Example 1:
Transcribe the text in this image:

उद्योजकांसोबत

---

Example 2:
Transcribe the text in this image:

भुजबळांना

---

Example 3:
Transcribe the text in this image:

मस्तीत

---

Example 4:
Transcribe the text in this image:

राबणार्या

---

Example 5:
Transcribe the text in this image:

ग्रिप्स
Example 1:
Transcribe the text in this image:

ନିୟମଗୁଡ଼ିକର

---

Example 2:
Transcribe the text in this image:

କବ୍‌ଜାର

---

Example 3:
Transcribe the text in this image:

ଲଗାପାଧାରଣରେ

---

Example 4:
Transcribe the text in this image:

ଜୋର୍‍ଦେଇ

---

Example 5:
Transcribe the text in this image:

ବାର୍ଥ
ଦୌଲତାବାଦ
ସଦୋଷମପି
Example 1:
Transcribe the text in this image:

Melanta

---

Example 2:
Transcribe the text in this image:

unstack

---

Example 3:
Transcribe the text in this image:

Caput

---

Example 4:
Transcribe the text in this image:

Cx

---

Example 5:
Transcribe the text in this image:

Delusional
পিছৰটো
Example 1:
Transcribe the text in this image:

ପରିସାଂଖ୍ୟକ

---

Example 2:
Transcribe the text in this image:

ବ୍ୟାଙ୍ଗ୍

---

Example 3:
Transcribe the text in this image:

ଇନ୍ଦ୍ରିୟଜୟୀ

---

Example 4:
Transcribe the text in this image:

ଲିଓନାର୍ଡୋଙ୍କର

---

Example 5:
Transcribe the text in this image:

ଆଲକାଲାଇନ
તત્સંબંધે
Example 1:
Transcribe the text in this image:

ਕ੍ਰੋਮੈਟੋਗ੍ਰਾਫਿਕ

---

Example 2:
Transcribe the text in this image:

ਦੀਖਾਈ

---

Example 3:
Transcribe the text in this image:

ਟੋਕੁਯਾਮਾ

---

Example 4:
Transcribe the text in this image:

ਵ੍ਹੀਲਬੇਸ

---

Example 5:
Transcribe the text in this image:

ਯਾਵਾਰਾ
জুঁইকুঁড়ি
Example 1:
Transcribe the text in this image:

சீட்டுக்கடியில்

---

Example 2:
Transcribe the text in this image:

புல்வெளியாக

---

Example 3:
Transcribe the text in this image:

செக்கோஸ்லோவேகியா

┄┄┄┄┄┄

### Work request
So that nothing is lost, please reproduce each entry exactly as written.

### Written response
Example 1:
Transcribe the text in this image:

उद्योजकांसोबत

---

Example 2:
Transcribe the text in this image:

भुजबळांना

---

Example 3:
Transcribe the text in this image:

मस्तीत

---

Example 4:
Transcribe the text in this image:

राबणार्या

---

Example 5:
Transcribe the text in this image:

ग्रिप्स
Example 1:
Transcribe the text in this image:

ନିୟମଗୁଡ଼ିକର

---

Example 2:
Transcribe the text in this image:

କବ୍‌ଜାର

---

Example 3:
Transcribe the text in this image:

ଲଗାପାଧାରଣରେ

---

Example 4:
Transcribe the text in this image:

ଜୋର୍‍ଦେଇ

---

Example 5:
Transcribe the text in this image:

ବାର୍ଥ
ଦୌଲତାବାଦ
ସଦୋଷମପି
Example 1:
Transcribe the text in this image:

Melanta

---

Example 2:
Transcribe the text in this image:

unstack

---

Example 3:
Transcribe the text in this image:

Caput

---

Example 4:
Transcribe the text in this image:

Cx

---

Example 5:
Transcribe the text in this image:

Delusional
পিছৰটো
Example 1:
Transcribe the text in this image:

ପରିସାଂଖ୍ୟକ

---

Example 2:
Transcribe the text in this image:

ବ୍ୟାଙ୍ଗ୍

---

Example 3:
Transcribe the text in this image:

ଇନ୍ଦ୍ରିୟଜୟୀ

---

Example 4:
Transcribe the text in this image:

ଲିଓନାର୍ଡୋଙ୍କର

---

Example 5:
Transcribe the text in this image:

ଆଲକାଲାଇନ
તત્સંબંધે
Example 1:
Transcribe the text in this image:

ਕ੍ਰੋਮੈਟੋਗ੍ਰਾਫਿਕ

---

Example 2:
Transcribe the text in this image:

ਦੀਖਾਈ

---

Example 3:
Transcribe the text in this image:

ਟੋਕੁਯਾਮਾ

---

Example 4:
Transcribe the text in this image:

ਵ੍ਹੀਲਬੇਸ

---

Example 5:
Transcribe the text in this image:

ਯਾਵਾਰਾ
জুঁইকুঁড়ি
Example 1:
Transcribe the text in this image:

சீட்டுக்கடியில்

---

Example 2:
Transcribe the text in this image:

புல்வெளியாக

---

Example 3:
Transcribe the text in this image:

செக்கோஸ்லோவேகியா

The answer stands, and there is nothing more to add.